After quoting the above decision, the learned Advocate for the respondent woul d argue that the question whether the payment of certain amount in lieu of milk, tea and egg allowances comes under the definition of wages or not is a mixed question of law and fact determined in the earlier proceedings between the same parties and therefore, with regard to the matter in issue viz, the facts on which the right is claimed or denied. Section 11 of theCivil Procedure Code is applicable and therefore under the principles of res judicata, this Court need not go into the question whether the allowances paid towards milk, tea and egg come under the definition "wages" as defined under Section 2(22) of the Act and it can be stated that it does not come under the definition in view of the decision rendered in W.P. Nos. 193 and 197/ 1977.

10. According to the learned Counsel appearing for the respondents, even though the Supreme Court has given a decision, subsequently to the effect that the allowance paid in lieu of tea, milk and egg is to be treated as wages, it cannot be stated that the decisions in W.P. Nos. 193/1977 and 194/1977 do not operate as a principle of res judicata in this proceeding and he relies upon the decision reported in Abdul Salam v. State for the above proposition. The Full Bench of the Jammu ad Kashmir High Court has held in the above decision as follows:

" A judgment inter parties of a competent Court in a previous writ petition would operate as res judicata in a subsequent suit between the same parties, where the issues directly involved in the two proceedings are same, irrespective of the fact whether or not the decision in the earlier writ petition was founded on a view contrary to the one subsequently expressed by the Supreme Court in a different case. The correctness or otherwise of the earlier decision is wholly irrelevant where the conditions for the application of the rule of res judicata are satisfied inthe latter case."

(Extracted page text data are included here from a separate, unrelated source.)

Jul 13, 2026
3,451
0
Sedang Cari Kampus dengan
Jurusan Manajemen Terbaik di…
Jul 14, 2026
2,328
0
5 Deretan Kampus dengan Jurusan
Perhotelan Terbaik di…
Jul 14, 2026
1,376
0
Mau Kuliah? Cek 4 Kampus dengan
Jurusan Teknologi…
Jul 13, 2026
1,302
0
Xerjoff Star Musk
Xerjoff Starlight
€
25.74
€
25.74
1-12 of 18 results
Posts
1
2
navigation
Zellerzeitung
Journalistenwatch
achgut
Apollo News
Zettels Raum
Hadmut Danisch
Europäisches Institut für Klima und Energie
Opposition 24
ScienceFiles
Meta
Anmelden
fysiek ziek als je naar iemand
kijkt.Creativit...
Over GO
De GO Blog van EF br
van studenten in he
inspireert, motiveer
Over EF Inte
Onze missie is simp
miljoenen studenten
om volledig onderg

According to the learned Counsel appearing for the respondent, the dispute is between the same parties viz., the petitioner and the Employees' State Insurance Corporation and the issue directly involved between the two is also the same and therefore under the principle of res judicata, the decision rendered in the Division Bench has to be followed in the present case also. Except stating that cause of action and the parties should be the same, to apply the principles of res judicata, the learned Counsel appearing for the appellant has not placed materials to hold that the principles of res judicata do not apply to the facts of the present case. In view of the decision reported in Mathura Prasad v. Dossibai. (supra) and in view of the decision reported in Abdul Salam v. State (supra), I am in agreement with the learned Counsel appearing for the respondent to hold that the amounts paid by way of allowances towards milk, tea and egg to the employees by the petitioner cannot be considered as wages coming under the definition of Section 2(22) of the Act.

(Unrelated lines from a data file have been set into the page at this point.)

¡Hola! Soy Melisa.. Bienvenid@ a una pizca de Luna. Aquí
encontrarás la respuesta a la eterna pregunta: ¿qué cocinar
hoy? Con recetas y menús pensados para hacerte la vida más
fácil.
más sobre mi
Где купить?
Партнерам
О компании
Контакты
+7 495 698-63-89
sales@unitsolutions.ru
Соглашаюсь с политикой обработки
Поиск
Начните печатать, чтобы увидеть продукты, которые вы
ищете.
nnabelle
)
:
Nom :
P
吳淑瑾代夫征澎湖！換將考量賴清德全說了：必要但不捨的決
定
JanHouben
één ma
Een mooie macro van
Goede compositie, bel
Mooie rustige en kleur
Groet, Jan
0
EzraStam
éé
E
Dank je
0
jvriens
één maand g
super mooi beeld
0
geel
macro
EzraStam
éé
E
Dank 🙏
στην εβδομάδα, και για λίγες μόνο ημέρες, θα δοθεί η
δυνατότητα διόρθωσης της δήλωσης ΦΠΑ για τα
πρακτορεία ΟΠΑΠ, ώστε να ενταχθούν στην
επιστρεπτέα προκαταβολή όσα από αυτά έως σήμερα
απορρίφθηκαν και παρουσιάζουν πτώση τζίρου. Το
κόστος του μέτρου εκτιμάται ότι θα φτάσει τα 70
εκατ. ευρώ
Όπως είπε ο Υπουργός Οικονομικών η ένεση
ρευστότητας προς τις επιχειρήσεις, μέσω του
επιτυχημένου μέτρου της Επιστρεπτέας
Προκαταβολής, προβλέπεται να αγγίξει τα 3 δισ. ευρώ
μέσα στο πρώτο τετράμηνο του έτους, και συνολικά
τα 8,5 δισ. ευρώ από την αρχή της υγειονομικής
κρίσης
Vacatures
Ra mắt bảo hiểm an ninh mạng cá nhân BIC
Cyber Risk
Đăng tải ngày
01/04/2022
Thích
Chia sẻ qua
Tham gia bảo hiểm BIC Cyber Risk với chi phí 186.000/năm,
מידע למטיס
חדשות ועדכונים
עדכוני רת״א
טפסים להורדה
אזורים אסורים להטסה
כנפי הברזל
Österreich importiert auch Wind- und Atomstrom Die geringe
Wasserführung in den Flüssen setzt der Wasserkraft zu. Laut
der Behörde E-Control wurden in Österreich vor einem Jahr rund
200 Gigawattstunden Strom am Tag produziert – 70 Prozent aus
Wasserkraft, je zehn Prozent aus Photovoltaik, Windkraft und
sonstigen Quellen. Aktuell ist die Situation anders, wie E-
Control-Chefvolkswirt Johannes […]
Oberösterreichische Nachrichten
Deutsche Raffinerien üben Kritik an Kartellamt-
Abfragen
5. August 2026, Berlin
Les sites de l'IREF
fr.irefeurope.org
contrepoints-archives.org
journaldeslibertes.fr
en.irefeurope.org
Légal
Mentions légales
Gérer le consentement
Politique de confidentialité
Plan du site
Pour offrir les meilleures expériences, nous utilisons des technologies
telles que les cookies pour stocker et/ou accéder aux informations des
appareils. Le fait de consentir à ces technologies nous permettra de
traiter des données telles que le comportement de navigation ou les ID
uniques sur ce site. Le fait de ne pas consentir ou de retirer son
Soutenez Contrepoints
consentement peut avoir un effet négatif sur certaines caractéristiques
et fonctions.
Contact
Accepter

11. The only remaining question to be considered is whether the order of remand to the Employees' State Insurance Corporation to investigate the quantum paid by the petitioner to the contractors Venu and Basheer is to be upheld. The fact that there is no material for fixing the quantum of amount paid by the petitioner to the Contractors Venu and Basheer to fix the quantum of contribution is not disputed. Neither the appellant nor the respondent has stated the quantum of damages payable to be fixed on the materials available before the Court. Therefore, the order of remand made by the E.S.I. Court to the Employees' State Insurance Corporation to fix the same is to be upheld. Considering the materials placed before me, I am of opinion that the appellant has not established that the order of the learned E.S.I. Judge is erroneous to enable this Court to interfere with the same in any one or more points which are discussed. In that view, I am of opinion that the appeal is with merits and is liable to be dismissed.

12. In the result, the appeal is dismissed, No costs.